TAMPA, Fla. -- New York Yankeeshitters involved in testing a ball that has undergone a factory rubbing have issues with the prototype's color.
"I was asked what I thought, and I thought it was too dark," outfielder Brett Gardner said. "The ball felt the same coming off the bat. I'd just like to see the ball be a little more of a white shade so it's a little easier for the hitters to see."
The objective of the tests, conducted during spring training, is to develop a ball that eliminates the need for the umpires' room attendants to apply Delaware River mud mixed with water on about eight dozen new balls before each game. The goal is to improve the consistency of the baseballs' performance.

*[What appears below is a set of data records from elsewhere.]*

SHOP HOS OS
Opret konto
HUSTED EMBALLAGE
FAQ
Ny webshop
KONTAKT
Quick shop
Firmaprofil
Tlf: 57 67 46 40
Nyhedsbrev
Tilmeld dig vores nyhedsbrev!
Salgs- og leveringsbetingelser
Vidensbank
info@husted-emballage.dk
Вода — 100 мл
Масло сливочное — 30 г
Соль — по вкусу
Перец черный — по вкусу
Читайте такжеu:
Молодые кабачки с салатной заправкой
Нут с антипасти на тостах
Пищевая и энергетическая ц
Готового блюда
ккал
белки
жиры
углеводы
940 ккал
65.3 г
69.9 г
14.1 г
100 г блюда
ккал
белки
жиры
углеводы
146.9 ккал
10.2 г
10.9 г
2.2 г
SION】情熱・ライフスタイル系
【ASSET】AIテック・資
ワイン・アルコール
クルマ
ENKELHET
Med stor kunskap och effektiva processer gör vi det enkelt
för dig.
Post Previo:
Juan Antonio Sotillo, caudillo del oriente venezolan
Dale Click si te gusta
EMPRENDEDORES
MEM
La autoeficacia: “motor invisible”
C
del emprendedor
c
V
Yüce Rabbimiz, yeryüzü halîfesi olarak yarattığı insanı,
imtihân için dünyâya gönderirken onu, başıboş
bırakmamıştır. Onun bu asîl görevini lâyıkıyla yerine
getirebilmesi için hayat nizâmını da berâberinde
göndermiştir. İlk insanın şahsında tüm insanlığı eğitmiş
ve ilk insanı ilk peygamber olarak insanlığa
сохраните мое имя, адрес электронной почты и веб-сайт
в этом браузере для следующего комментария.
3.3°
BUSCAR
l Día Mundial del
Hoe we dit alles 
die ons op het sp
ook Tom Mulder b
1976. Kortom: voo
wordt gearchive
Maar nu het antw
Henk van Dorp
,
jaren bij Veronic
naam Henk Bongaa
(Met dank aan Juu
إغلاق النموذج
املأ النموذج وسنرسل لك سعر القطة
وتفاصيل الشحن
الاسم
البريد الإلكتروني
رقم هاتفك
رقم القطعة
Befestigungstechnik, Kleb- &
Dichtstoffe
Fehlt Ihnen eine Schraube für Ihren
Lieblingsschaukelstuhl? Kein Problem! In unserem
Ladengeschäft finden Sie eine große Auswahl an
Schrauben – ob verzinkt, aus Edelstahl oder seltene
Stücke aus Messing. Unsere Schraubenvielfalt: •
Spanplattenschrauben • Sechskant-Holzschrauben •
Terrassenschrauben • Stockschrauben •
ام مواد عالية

The league is taking feedback from players and coaches, which will be incorporated into a later version of the factory-rubbed baseballs. The commissioner's office has not yet considered whether the prototype could be tested in minor league or instructional games.
Gardner, Gary Sanchez, Greg Bird and Miguel Andujar hit the balls during part of a recent pregame batting practice session. The balls have "PROTOTYPE" stamped on the sweet spot.
"A little dark," Sanchez said through a translator. "During BP, I felt like it jumped a little more than the current ball."
The Yankees also were using standard MLB practice balls when the foursome hit.
A 2019 spring training game ball used in a recent Yankees home game that was rubbed by hand was noticeably lighter in color.
Darkness of the balls used in games can vary from ballpark to ballpark.
Bird agreed that the prototype was too dark but said the idea of a uniformed game ball is worth exploring.